Answer: Making crosses can be fun and takes little equipment, but much patience. Just remember that genetics plays a large part in the resulting flower. Irises today tend to be highly ruffled, whereas irises of forty years ago were very tailored in appearance. It stands to reason that the end result will be similar to what two flowers you begin with.
It's difficult to show you where the different parts of the flower are located, but I can try to explain:
When the irises bloom, select two freshly opened flowers. Best time to hybridize is in early morning or early evening. Using tweezers, pick the pollen-bearing anther (located under the style arm in the very center of the iris) from bloom number 1. Rub the anther, pollen side down, on the sticky stigmatic lip (at the end of the style arm) of bloom number 2. You may pick all three of the anthers and you may rub pollen on all three stigmatic lips, but it is usually not necessary. Tag your pollinated flower with a weatherproof paper tag, identifying both parents.
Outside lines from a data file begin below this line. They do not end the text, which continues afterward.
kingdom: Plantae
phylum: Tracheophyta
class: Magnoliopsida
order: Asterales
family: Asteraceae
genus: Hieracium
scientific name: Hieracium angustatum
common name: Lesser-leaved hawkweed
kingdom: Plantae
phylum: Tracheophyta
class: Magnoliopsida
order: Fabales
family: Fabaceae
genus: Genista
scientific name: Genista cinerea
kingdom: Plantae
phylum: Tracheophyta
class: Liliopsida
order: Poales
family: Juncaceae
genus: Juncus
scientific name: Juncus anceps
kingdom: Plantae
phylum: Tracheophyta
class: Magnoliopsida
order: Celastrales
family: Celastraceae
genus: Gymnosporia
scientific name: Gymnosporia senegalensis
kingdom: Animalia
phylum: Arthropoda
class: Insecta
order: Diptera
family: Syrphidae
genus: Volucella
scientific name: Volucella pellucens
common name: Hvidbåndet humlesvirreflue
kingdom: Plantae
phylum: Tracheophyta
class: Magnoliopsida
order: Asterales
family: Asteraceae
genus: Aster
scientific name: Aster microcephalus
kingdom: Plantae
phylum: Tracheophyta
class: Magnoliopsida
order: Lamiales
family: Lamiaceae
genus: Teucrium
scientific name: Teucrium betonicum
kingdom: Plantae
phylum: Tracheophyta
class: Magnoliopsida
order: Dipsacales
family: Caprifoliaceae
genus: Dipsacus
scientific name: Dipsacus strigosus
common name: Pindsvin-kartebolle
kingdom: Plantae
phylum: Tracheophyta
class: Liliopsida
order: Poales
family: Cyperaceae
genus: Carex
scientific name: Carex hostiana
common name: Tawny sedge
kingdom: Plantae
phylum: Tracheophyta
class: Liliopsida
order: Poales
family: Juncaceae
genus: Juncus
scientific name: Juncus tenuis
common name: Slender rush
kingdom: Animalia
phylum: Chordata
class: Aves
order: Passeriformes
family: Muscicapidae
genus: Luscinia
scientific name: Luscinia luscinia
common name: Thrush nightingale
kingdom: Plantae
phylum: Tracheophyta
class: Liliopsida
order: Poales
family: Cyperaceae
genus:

There is no need to cover the flower with a protective covering. The flowers are not usually random pollinated by birds or bees. If the pollination is successful, in about a week you will see the ovary of the female flower begin to swell. The ovary is located just below the base of the flower, and the flower will have wilted and died by this time. The swelling eventually looks like a miniature football. Let it stay on the stalk until it fully ripens. In about six weeks or so, it will begin to yellow a bit and show signs of cracking open. Pick the pods and crack them open. Put seeds in a paper cup, hold over the summer and plant in early November. Keep damp if it doesn't rain. Seeds will germinate in early February. Transplant in May/June. Plants will grow and should flower the following spring. It is two years from time of pollination to flower. Just as siblings are similar, but different, so will be all the flowers from one pod. Enjoy!